To do
Pull out each line in the entries below that contains the word "have".

Source records
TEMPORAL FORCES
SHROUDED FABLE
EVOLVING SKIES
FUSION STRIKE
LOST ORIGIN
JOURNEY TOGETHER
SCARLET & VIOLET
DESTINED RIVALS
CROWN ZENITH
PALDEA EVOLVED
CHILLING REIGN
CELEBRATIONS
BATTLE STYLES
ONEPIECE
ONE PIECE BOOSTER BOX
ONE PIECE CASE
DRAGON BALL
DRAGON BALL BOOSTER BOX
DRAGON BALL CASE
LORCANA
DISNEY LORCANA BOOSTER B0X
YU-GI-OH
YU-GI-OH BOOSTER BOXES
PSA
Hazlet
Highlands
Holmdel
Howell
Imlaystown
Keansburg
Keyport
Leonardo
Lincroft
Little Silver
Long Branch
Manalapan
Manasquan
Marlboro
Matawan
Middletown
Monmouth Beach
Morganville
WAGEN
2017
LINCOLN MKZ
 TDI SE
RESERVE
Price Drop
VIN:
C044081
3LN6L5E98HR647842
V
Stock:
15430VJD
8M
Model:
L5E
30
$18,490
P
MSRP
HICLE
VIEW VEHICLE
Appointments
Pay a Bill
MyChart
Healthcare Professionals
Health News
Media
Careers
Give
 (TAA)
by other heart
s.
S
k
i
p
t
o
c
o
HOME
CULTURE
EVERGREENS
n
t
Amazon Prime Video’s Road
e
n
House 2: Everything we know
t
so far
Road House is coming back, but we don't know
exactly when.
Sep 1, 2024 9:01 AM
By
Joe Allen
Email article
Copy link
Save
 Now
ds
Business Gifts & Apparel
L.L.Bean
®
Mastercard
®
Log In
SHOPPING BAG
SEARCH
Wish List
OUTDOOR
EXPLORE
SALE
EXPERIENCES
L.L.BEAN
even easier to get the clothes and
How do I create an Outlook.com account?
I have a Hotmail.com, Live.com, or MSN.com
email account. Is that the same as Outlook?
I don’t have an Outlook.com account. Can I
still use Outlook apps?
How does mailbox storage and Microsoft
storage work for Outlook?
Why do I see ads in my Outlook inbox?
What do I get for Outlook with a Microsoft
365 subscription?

Finished task
I have a Hotmail.com, Live.com, or MSN.com
I don’t have an Outlook.com account. Can I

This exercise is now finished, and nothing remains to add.